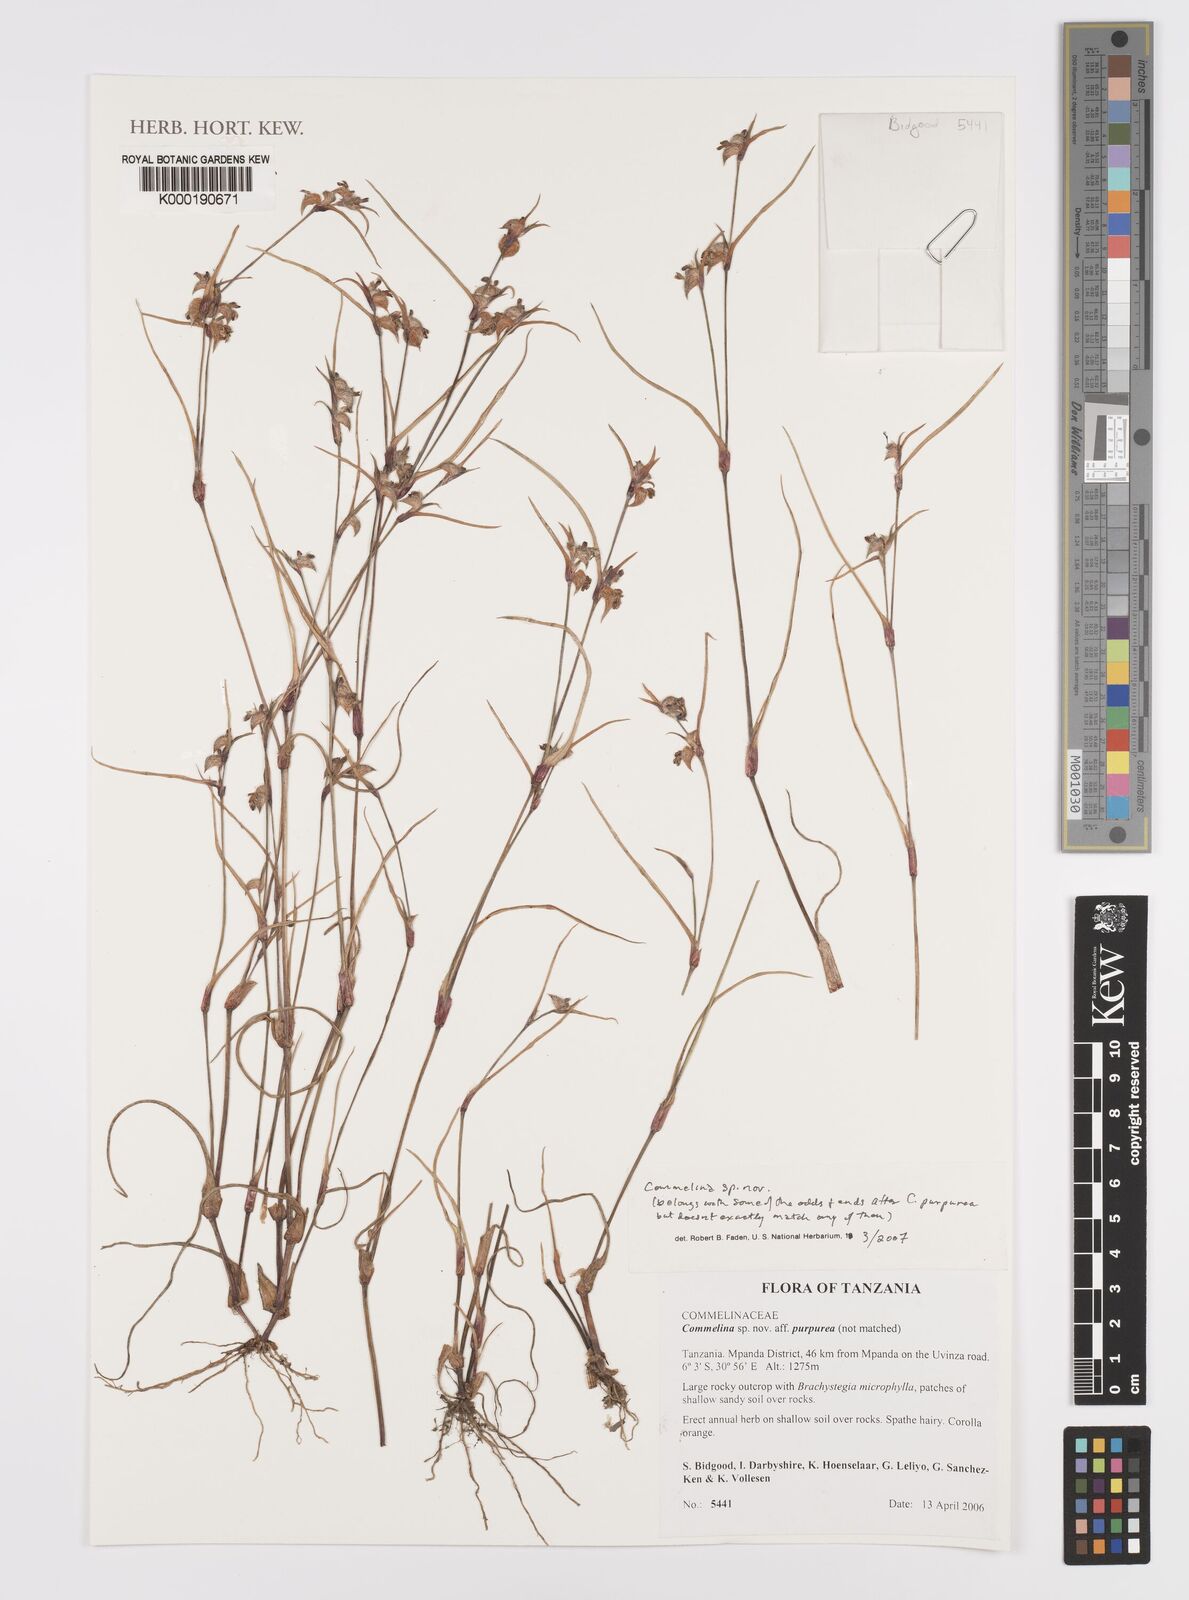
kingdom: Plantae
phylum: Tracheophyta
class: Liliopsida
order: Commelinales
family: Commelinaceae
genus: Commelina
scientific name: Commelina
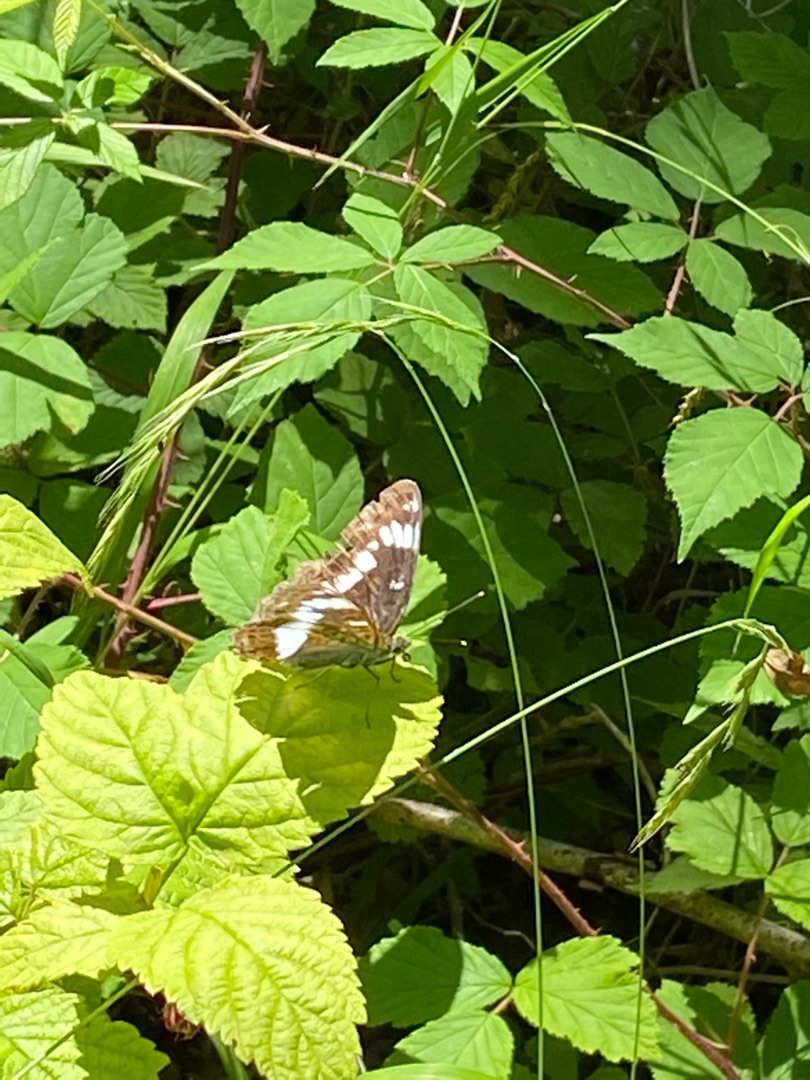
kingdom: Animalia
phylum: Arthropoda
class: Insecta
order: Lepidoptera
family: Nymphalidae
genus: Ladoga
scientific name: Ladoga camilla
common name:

◇ ◇ ◇ ◇ ◇

Pull out every line in the rows above that contains the string "name". Matching is case-sensitive.

> FINAL RESULT:
scientific name: Commelina
scientific name: Ladoga camilla
common name:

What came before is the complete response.